--- PROBLEM DESCRIPTION ---
Look in the data below for the line that has "Table 5: Functional", then print exactly every line from there through the line that has "Figure 7. Axisymmetric", leaving pictures out.

--- GIVEN RECORDS ---
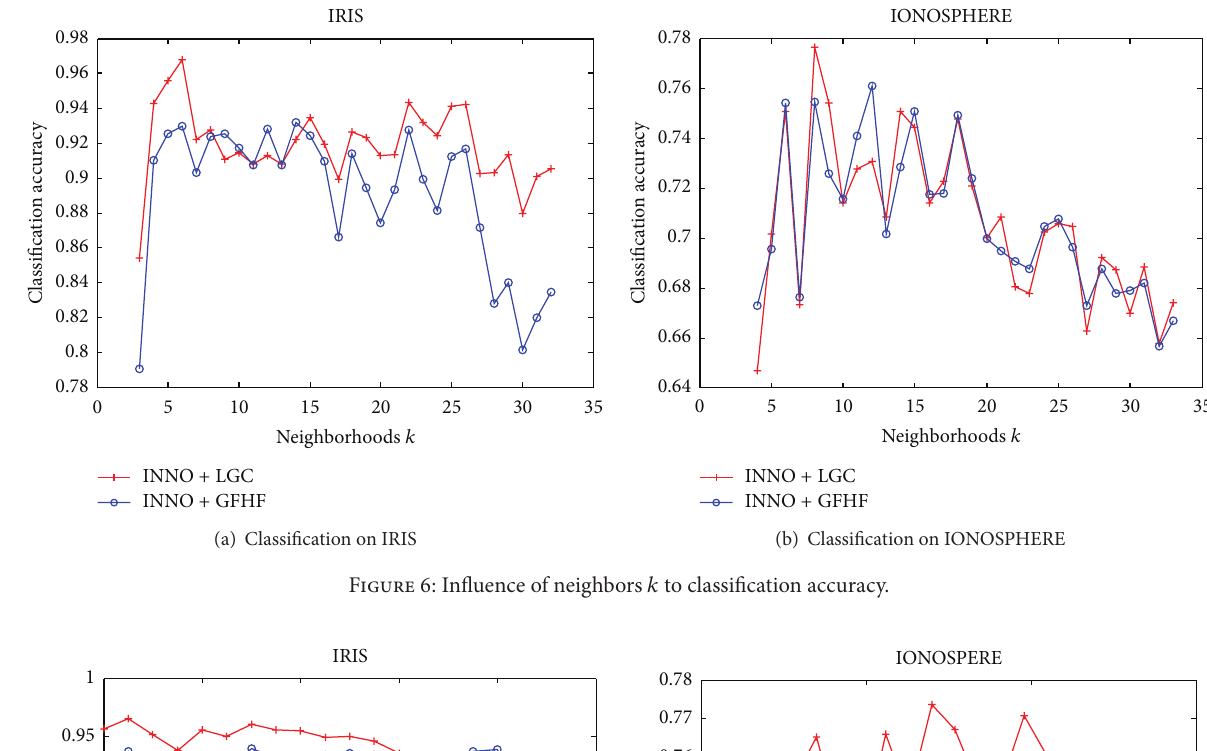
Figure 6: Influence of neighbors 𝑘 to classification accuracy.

* * *

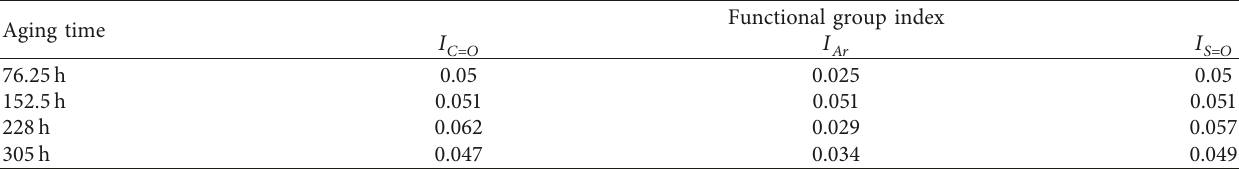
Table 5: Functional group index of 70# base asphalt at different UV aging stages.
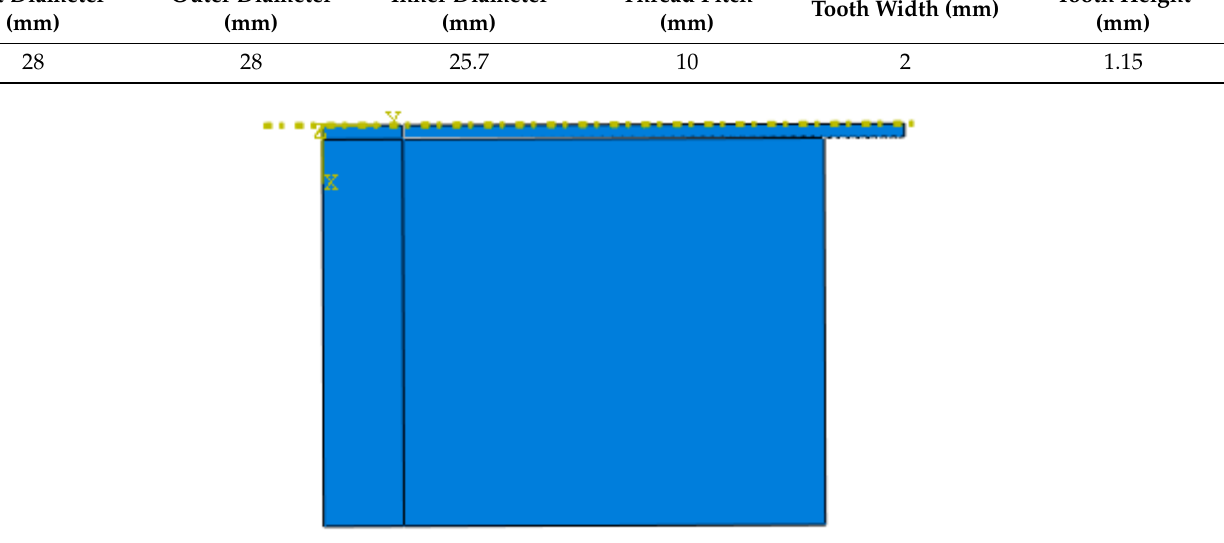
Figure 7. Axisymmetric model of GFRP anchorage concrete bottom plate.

---

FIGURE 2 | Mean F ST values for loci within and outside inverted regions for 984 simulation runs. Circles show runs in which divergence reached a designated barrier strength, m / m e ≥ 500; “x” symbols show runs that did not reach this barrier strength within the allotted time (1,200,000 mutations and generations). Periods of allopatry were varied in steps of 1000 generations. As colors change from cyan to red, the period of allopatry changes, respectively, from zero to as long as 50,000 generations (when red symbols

--- TASK OUTPUT ---
Table 5: Functional group index of 70# base asphalt at different UV aging stages.
Figure 7. Axisymmetric model of GFRP anchorage concrete bottom plate.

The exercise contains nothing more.